Bravo senhor Juiz Jorge André Pereira Gailhard !
on Mar 18th, 2010 at 12:28 pm
Vejam a saia justa em que os patrões da mídia corporativa submetem os empregados jornalistas. Para não correrem risco de desemprego abrem mão de criticar um governo desqualificado, imoral e antiético.
on Mar 18th, 2010 at 1:35 pm
Parabéns ao juiz.
Só espero que o mesmo não seja chamado para uma conversinha no andar de cima…
on Mar 18th, 2010 at 1:37 pm
A partir desta sentença, o Conselho Tutelar poderia discutir a guarda destas pobres crianças. Além de serem expostas pela mãe e avó, foram presenteadas com móveis comprados com dinheiro público.
on Mar 18th, 2010 at 1:52 pm
Quer dizer que para ganhar “algum” elas batem até nos seus serviçais, no caso a RBS?
on Mar 18th, 2010 at 3:51 pm
Imagino que esperavam receber uma “recompensa” para cobrir o pagamento da compra da casa da filha afinal 300.000,00 para quem não tem salário não é fácil…
on Mar 18th, 2010 at 4:59 pm
Cadê o Conselho Tutelar que não afasta essas crianças de convívio tão nocivo?

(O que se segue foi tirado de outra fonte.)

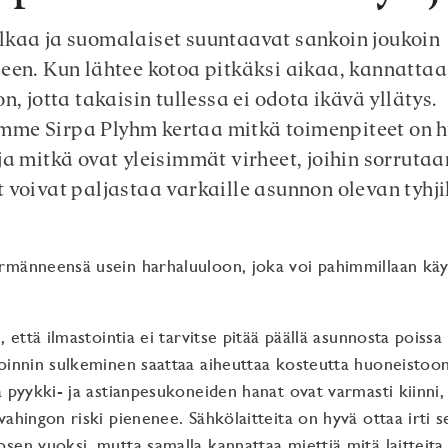
kaa ja suomalaiset suuntaavat sankoin joukoin
een. Kun lähtee kotoa pitkäksi aikaa, kannattaa 
n, jotta takaisin tullessa ei odota ikävä yllätys.
me Sirpa Plyhm kertaa mitkä toimenpiteet on h
ja mitkä ovat yleisimmät virheet, joihin sorrutaa
 voivat paljastaa varkaille asunnon olevan tyhji
männeensä usein harhaluuloon, joka voi pahimmillaan käyd
, että ilmastointia ei tarvitse pitää päällä asunnosta poissa 
oinnin sulkeminen saattaa aiheuttaa kosteutta huoneistoon
ä pyykki- ja astianpesukoneiden hanat ovat varmasti kiinni, 
vahingon riski pienenee. Sähkölaitteita on hyvä ottaa irti s
sen vuoksi, mutta samalla kannattaa miettiä mitä laitteita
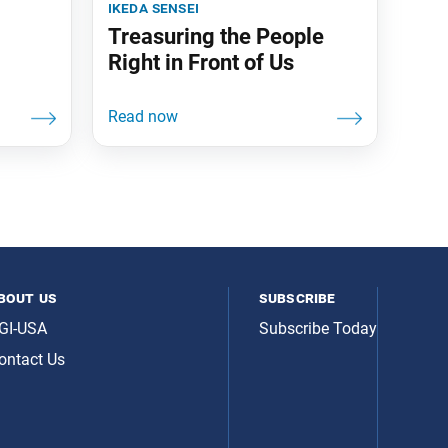
ikeda sensei
Treasuring the People
Right in Front of Us
bout us
subscribe
GI-USA
Subscribe Today
ontact Us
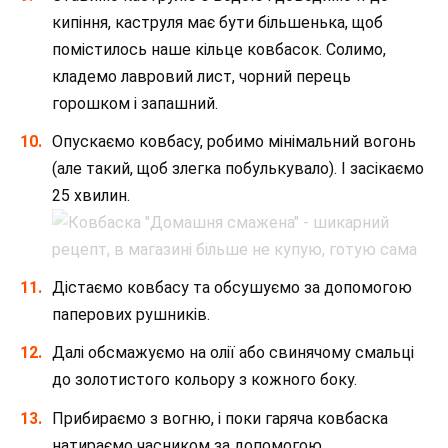
кипіння, каструля має бути більшенька, щоб
помістилось наше кільце ковбасок. Солимо,
кладемо лавровий лист, чорний перець
горошком і запашний.
Опускаємо ковбасу, робимо мінімальний вогонь
(але такий, щоб злегка побулькувало). І засікаємо
25 хвилин.
Дістаємо ковбасу та обсушуємо за допомогою
паперових рушників.
Далі обсмажуємо на олії або свинячому смальці
до золотистого кольору з кожного боку.
Прибираємо з вогню, і поки гаряча ковбаска
натираємо часником за допомогою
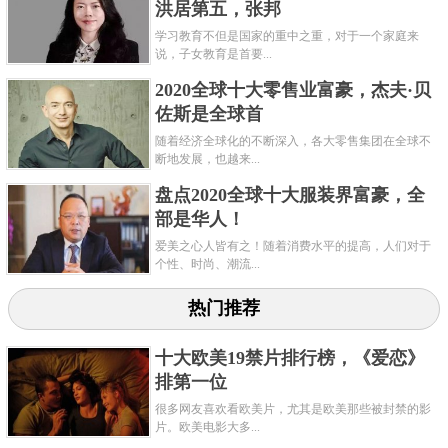
洪居第五，张邦
学习教育不但是国家的重中之重，对于一个家庭来
说，子女教育是首要...
2020全球十大零售业富豪，杰夫·贝
佐斯是全球首
随着经济全球化的不断深入，各大零售集团在全球不
断地发展，也越来...
盘点2020全球十大服装界富豪，全
部是华人！
爱美之心人皆有之！随着消费水平的提高，人们对于
个性、时尚、潮流...
热门推荐
十大欧美19禁片排行榜，《爱恋》
排第一位
很多网友喜欢看欧美片，尤其是欧美那些被封禁的影
片。欧美电影大多...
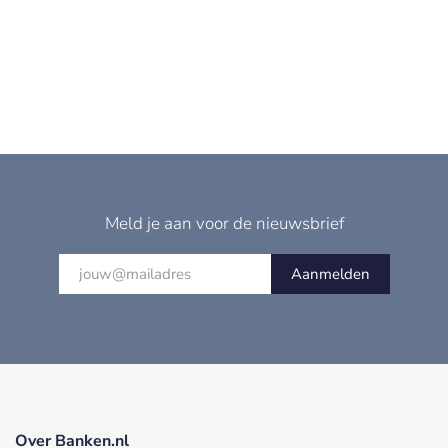
Meld je aan voor de nieuwsbrief
Aanmelden
Over Banken.nl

on Mar 18th, 2010 at 9:16 pm
Uma avó que compra casa e pufs com dinheiro público, um mãe desocupada que ganhou uma boquinha no (des) governo da avó e já “comprou” uma casa de 300.000,00… que belos exemplos essas crianças estão recebendo, que (des) educação!
on Mar 18th, 2010 at 9:18 pm
Excelente a decisão do juiz. Na mosca! Elas é que expuseram a s crianças e as usaram, quem sabe até premeditando o que poderiam ganhar com isso. Gente desqualificada!
on Mar 18th, 2010 at 9:52 pm
“Engraçado” é que no blog do André Machado não tem nada sobre isso.
on Mar 18th, 2010 at 10:11 pm
Se até as suas crianças elas exploram, então imaginem o que elas não fazem com o povo, o Estado e as instituições públicas, como TVE, DETRAN, Escolas, etc….
on Mar 19th, 2010 at 9:45 am
A progenitora maior do RS, além de péssima governadora, revela-se também péssima avó. A filha segue a linha da mãe.
Viu filhinho, não confia nem em vovó…………….
on Mar 19th, 2010 at 9:47 am
O blog do André Machado não comenta nada sobre isso pois que o “grande acordo” realizado entre as empresas de comunicação e o governo de Yeda foi selado com sucesso para ambas as partes. Compõe:Mais verba publicitária, e , em troca trabalham para botar a Yeda no segundo turno, de preferência com José Fogaça, o preferido da RBS para governar o estado e de lambuja eleger para o senado a transgênica de Lagoa Vermelha.
on Mar 19th, 2010 at 10:37 am
O horror, o horror.
Judiciário reconhece (e não deveria ser diferente) que chefe do executivo explora os próprios netos como escudo político, e em tentativas de ganho financeiro e intimidação judicial.
Esta senhora não deveria ser punida por tentar utilizar o judiciário para seus propósitos sórdidos?